Harder (Caroline & West #2)(11)



His longing. His lust.

His need for me, his craving for my softness, his desire to claim something tender in this blighted life of his.

I can see anguish, too. Agony.

I watch agony overpower his tenderness, wrestle its way to the forefront, and shut down his expression until all the feeling left is in his lawless, angry eyes.

“Stay with Frankie,” he says. “That’s all I want from you.”

He stands and walks out of the room, like that’s a normal thing to do. Get up in the middle of everything, step over the crawling baby, stuff his plate in the garbage can and go.

Go wherever.

Go somewhere I can’t follow him.

I think about borrowing a car, asking for directions out to Bo’s place. I could park and knock on the door, find West, corner him. I could flatten my hands on his chest and shove him.

Say what you’re thinking. Admit what I mean to you.

Talk to me about what you’re going to do now that he’s dead.

Promise you’re coming back to me, convince me you love me, tell me you’re sorry.

What stops me is how badly I want him.

I want to follow him around the way Frankie follows me. Push myself up against him, seeking comfort.

What stops me, too, is what I saw. What West let me see: that he’s hurting badly, and his hardness is the only defense he’s got.

I’m here for him. Not for myself. Stay with Frankie, he said.

That’s what I do.


My third day in Silt is like the first two.

West makes himself scarce and refuses to answer my texts.

My dad calls and I ignore him. Four times. I can’t be here and still be thinking about what’s going on back home, not if I want to stay sane. It’s too much.

And I’m weary of talking to my dad. He’s obsessed with the trial. Talking to my dad about trial stuff ate my entire summer—the trial and West, West and the trial. Lying awake nights in my bedroom at the house where I grew up, I felt sometimes like I was disappearing. Like I was nothing but the aftermath of last year: what happened with Nate, what happened with West.

Instead of taking Dad’s calls, I do my detective thing in the morning, insinuating myself into conversations, learning the names of all West’s cousins, the personalities of his aunts and uncles, the simmering feuds and complicated webs of animosity that fuel this family’s daily dramas.

There are a lot of dramas. I can see why West opted out for six years.

Michelle has to go in to the police station for an interview. Joan teaches Frankie and me to play backgammon, and we have a tournament at the kitchen table while she makes chili, knits, and talks on the phone with her daughters, one after the other, each of them pissed about something.

Michelle comes home with a headache, cries when Joan asks her what the police wanted to know, and falls asleep on the couch.

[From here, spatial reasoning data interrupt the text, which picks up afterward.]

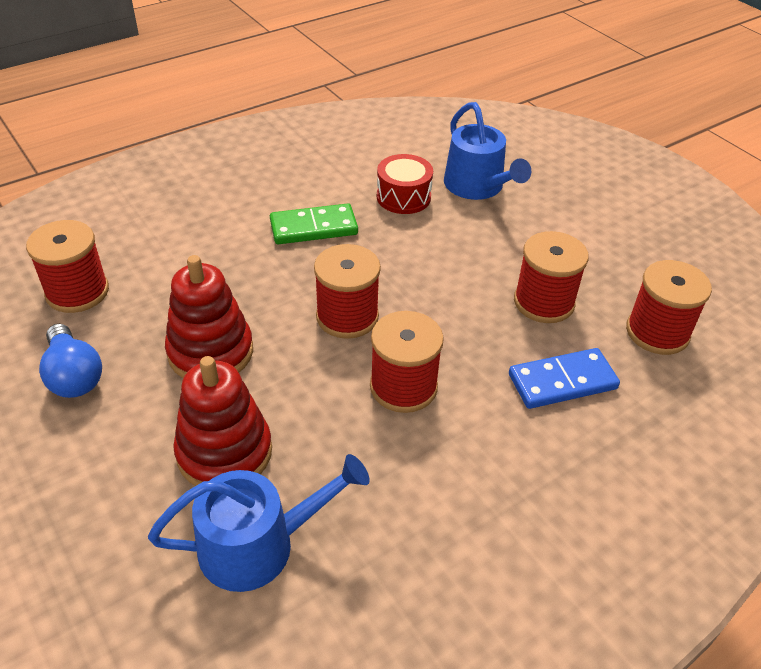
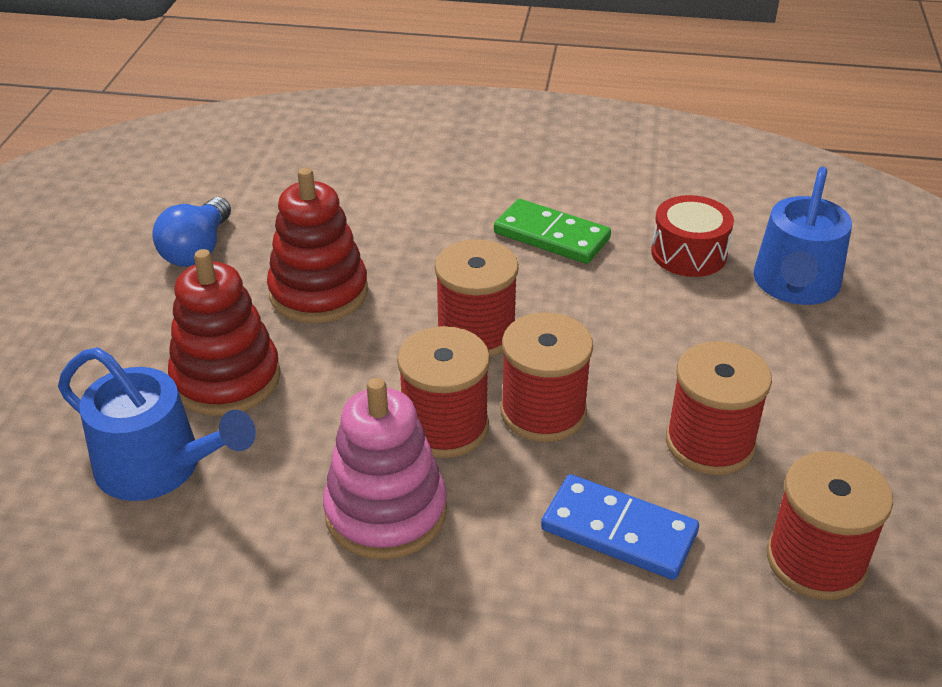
camera: 45 degrees right, 5 degrees down
red spool [26,220,109,313] -> red spool moved to [500,312,593,442]
none -> pink stacking toy [323,378,447,559]

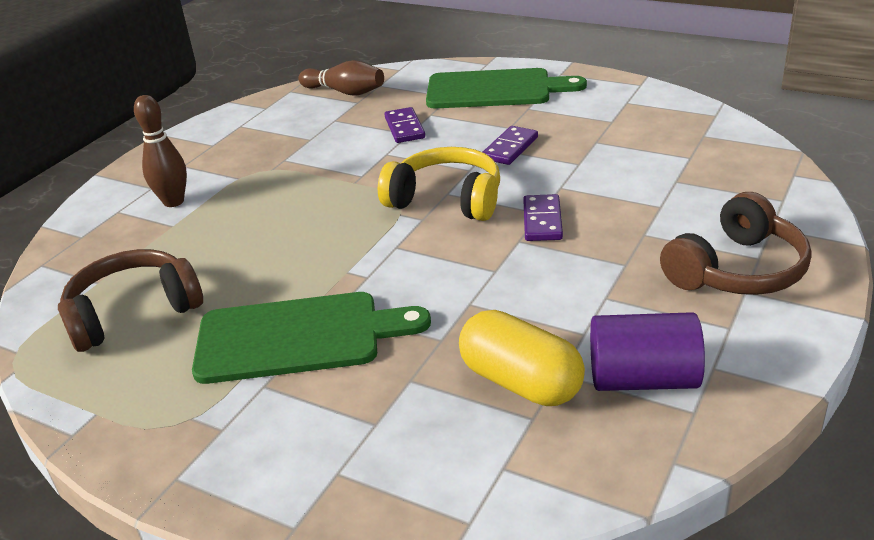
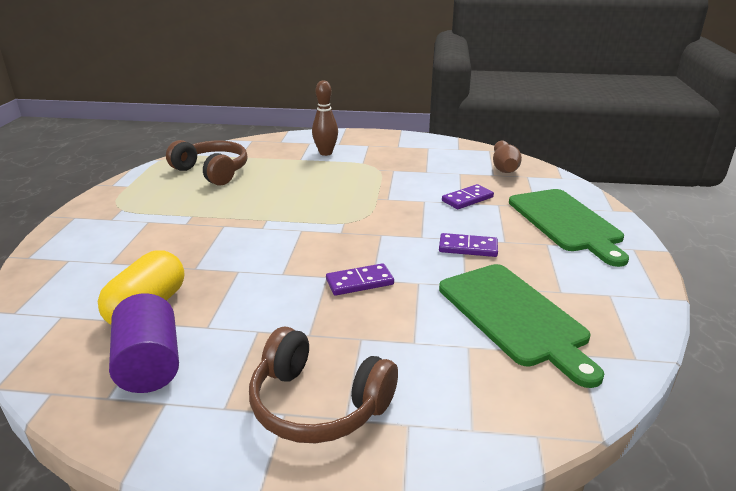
camera: 65 degrees right, 5 degrees down
green cutting board [192,292,431,384] -> green cutting board moved to [439,264,604,388]
yellow headphones [378,147,500,221] -> none

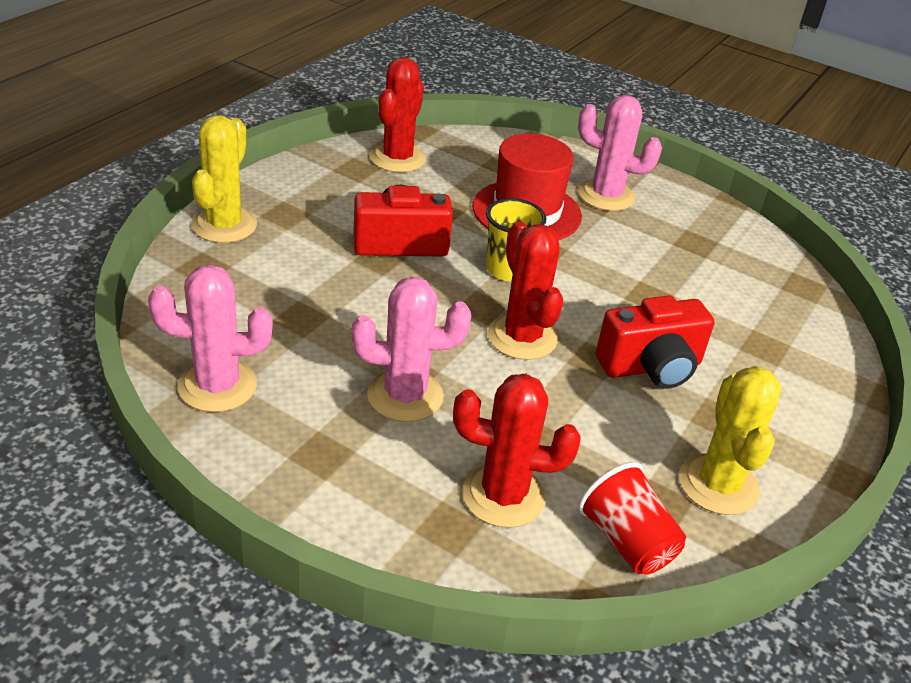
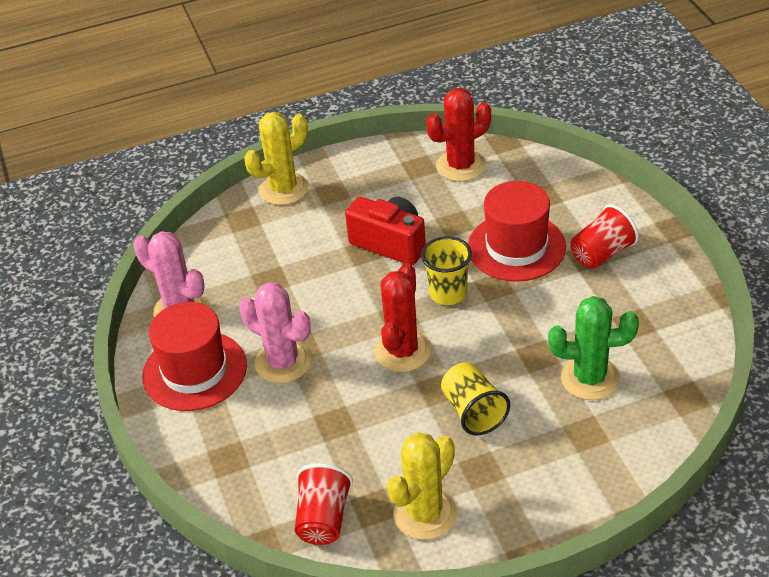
camera: 45 degrees right, 5 degrees up
red cactus [453,374,581,528] -> none
pink cactus [578,95,662,211] -> red cup [571,204,639,269]
red camera [596,295,715,389] -> yellow cup [441,362,510,436]
none -> red hat [142,302,247,411]
none -> green cactus [548,296,639,400]

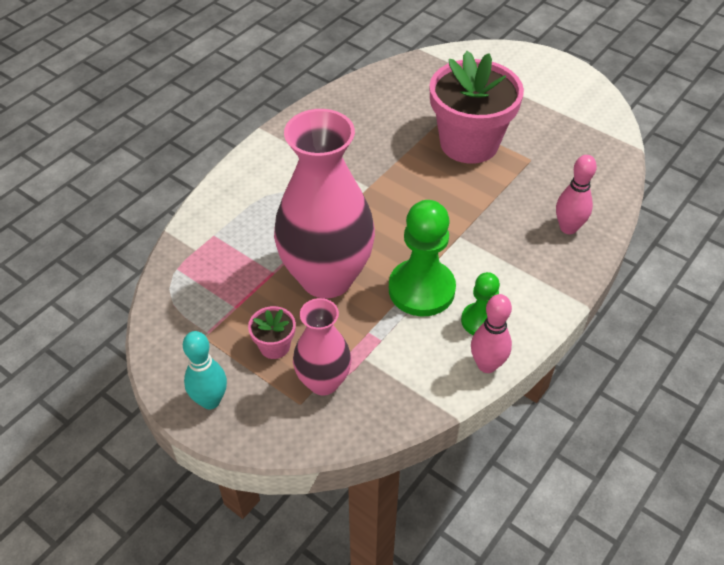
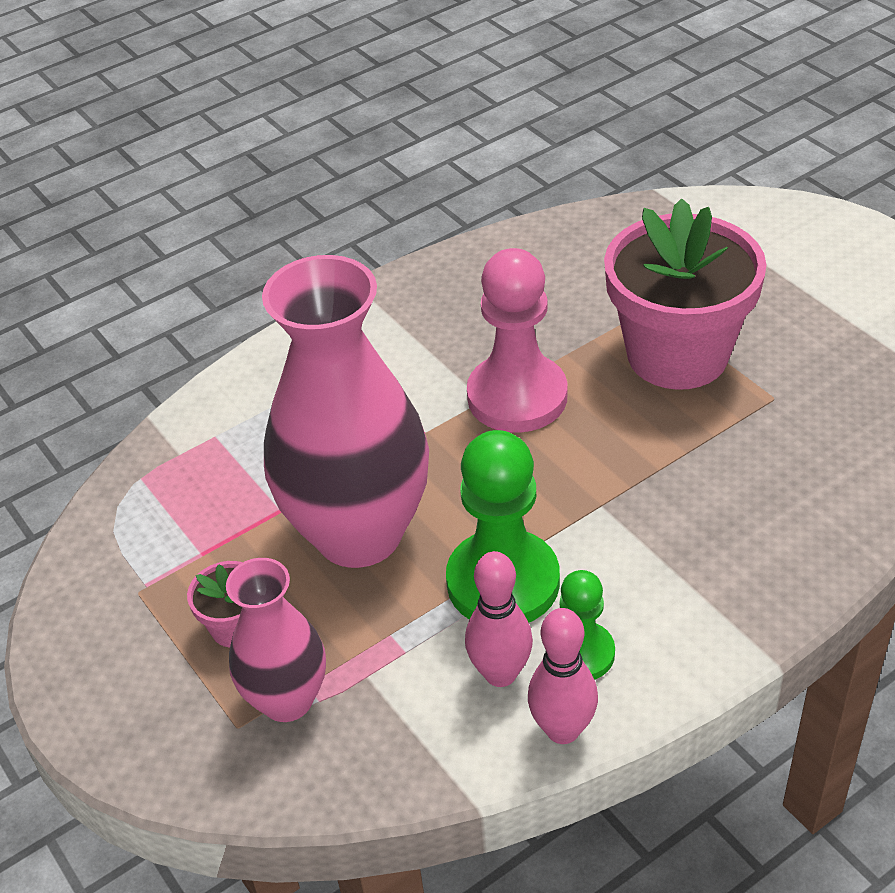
camera: 20 degrees right, 5 degrees down
turquoise bowling pin [183,331,227,409] -> none
pink bowling pin [556,155,597,234] -> pink bowling pin moved to [465,551,533,687]
none -> pink pawn [467,248,567,433]

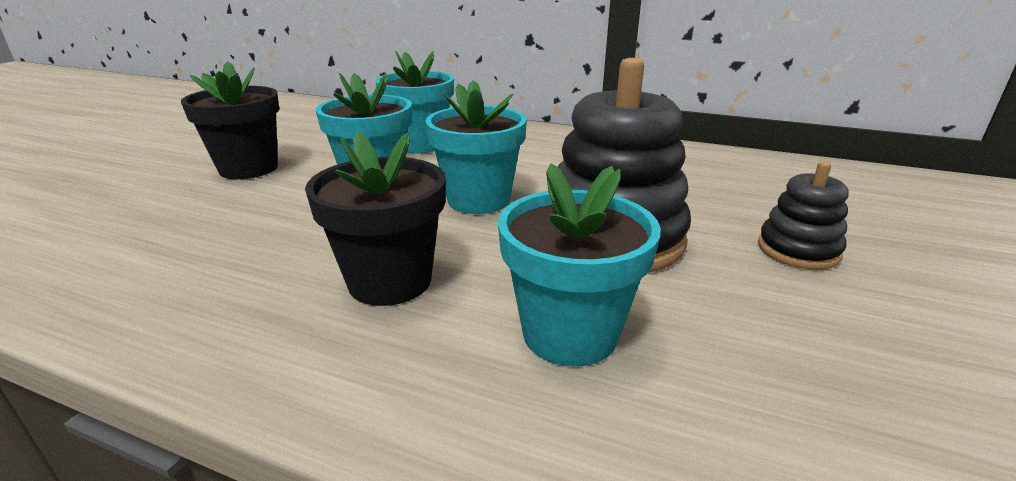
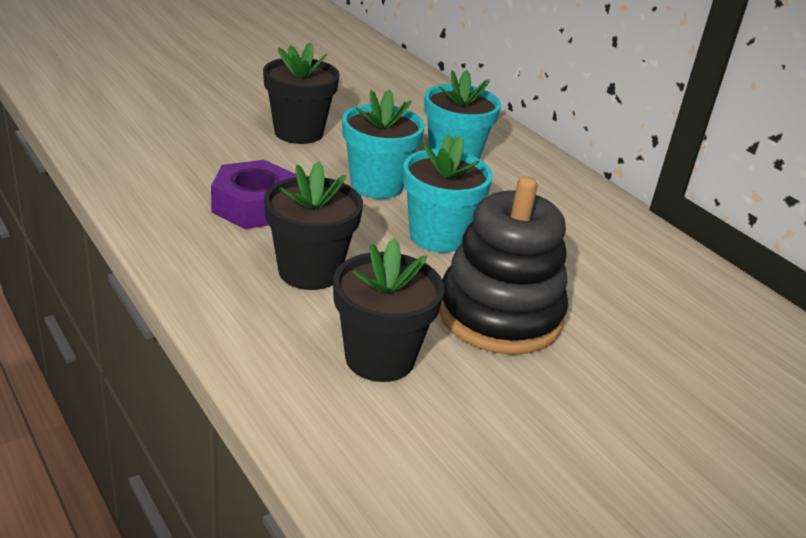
camera: 30 degrees right, 5 degrees up
turquoise flower pot [498,163,661,367] -> black flower pot [333,238,444,382]
black stacking toy [758,161,849,269] -> none
none -> purple nut [211,160,296,229]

Frankie gets bored and wants to play Skip-Bo. When Joan tells her she doesn’t have it, Frankie says she’s got it at the trailer. Also at the trailer are her clothes, her toiletries, her cell phone, the blanket off her bed, and everything else in the world a ten-year-old girl could possibly want.

“Can we go get it?” she asks. “Please, Caroline?”

“I don’t have a car, remember? I can ask West.”

“He’ll say no. They all say no.” She folds her arms and collapses on top of her cards in despair.

“It’s a crime scene, hon.”

But late in the afternoon, Joan takes a phone call out to the porch. When she comes back inside, she tells us the police have classified Wyatt Leavitt’s death accidental.

They’re releasing the body. The funeral will be tomorrow.

That night, after Frankie falls asleep, Joan walks up the attic steps.

“You decent?”

“Yeah.” I’m wearing a long-sleeved T-shirt and yoga pants. Decent enough.

“Come with me.”

A short drive later, we’re parked in front of a dark trailer with crime-scene tape across the door.

The knob turns easily under her hand. She shows me how to duck under the tape.

Breaking and entering, I think. Contaminating a crime scene.

Technically, it’s not a crime scene anymore. But even if it were, I think I’d be here. I need to see this place. I need to know it, because this is where West came from.

This is his past.

I take it in—the musty smell, the cheap paneling over thin walls. The scratched tabletop, its wood grain a sticker half peeled away, revealing the white of the backing.

Joan comes out of the bedroom with her arms full of clothes and says, “Get me a trash bag from under the kitchen sink.”

I do as I’m told, thinking about where West would have kept his things. What he might have called his own and how he would have protected it.

He never wanted me to see this.

My cell rings. I fumble getting it out of my pocket, inadvertently accepting the call. My father’s voice says, “Caroline?”

“Hey, Dad.”

“I’ve been calling you all day.”

Joan comes out with another load of clothes. I squeeze the phone to my shoulder and hold open the trash bag. She stuffs the clothes inside.

“Sorry, I’m keeping busy.”

“Doing what?”

Trespassing.

Invading the privacy of the man I love.